Le Premier ministre tente l'impossible pour ne pas démissionner. Mais, quelques jours plus tard, il doit s'avouer battu. Le gouvernement de la dernière chance comme l'avait baptisé A. Cools, président du PS, aura duré un an. Tout est à recommencer. Le gouvernement Martens aura été un gouvernement pour rien. La réforme des institutions devient un rocher de Sisyphe.

Négociations

Le roi confie, mi-avril, à Willy Claes, ministre des Affaires économiques (socialiste flamand), la mission d'informateur. Celui-ci prépare le terrain de telle sorte que Wilfried Martens lui-même puisse être de nouveau désigné comme formateur du futur gouvernement. Une négociation s'impose entre les trois familles politiques traditionnelles : sociaux-chrétiens, socialistes et libéraux, celles-ci divisées en Flamands et francophones. On tente de constituer une tripartite à six selon W. Martens, une sexpartite selon quelques journalistes malicieux.

Les libéraux, en position de force, veulent monnayer leur entrée dans un gouvernement.

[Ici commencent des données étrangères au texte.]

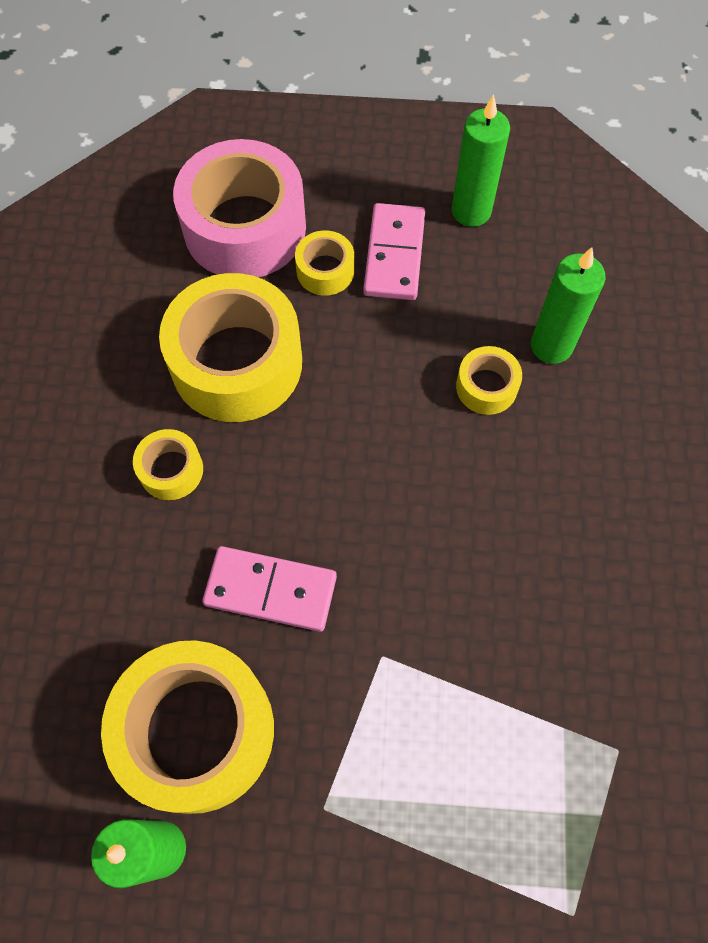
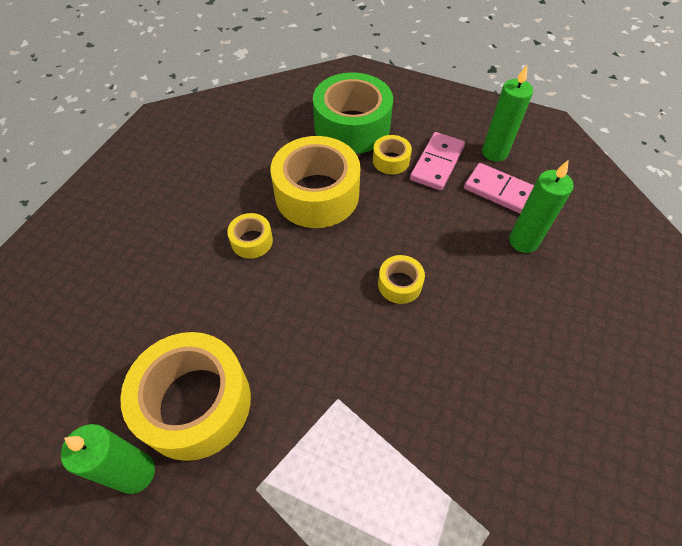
camera: 20 degrees right, 10 degrees down
pink tape [173,139,306,277] -> green tape [313,72,393,154]
pink domino [202,546,337,632] -> pink domino moved to [464,163,534,213]
yellow tape [456,346,522,415] -> yellow tape moved to [378,255,425,304]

Ils veulent surtout des aménagements d'ordre fiscal, qui intéressent leur clientèle électorale : mesure d'encouragement des investissements industriels, révision de certains aspects de la péréquation cadastrale, notamment.

Les visées libérales ne peuvent s'accorder aux objectifs des socialistes, qui ne veulent pas s'associer à une politique où seuls les travailleurs payeraient l'assainissement financier. L'arrivée du PVV (libéraux flamands) durcit le front flamand face aux francophones moins soutenus par le PRL (libéraux francophones).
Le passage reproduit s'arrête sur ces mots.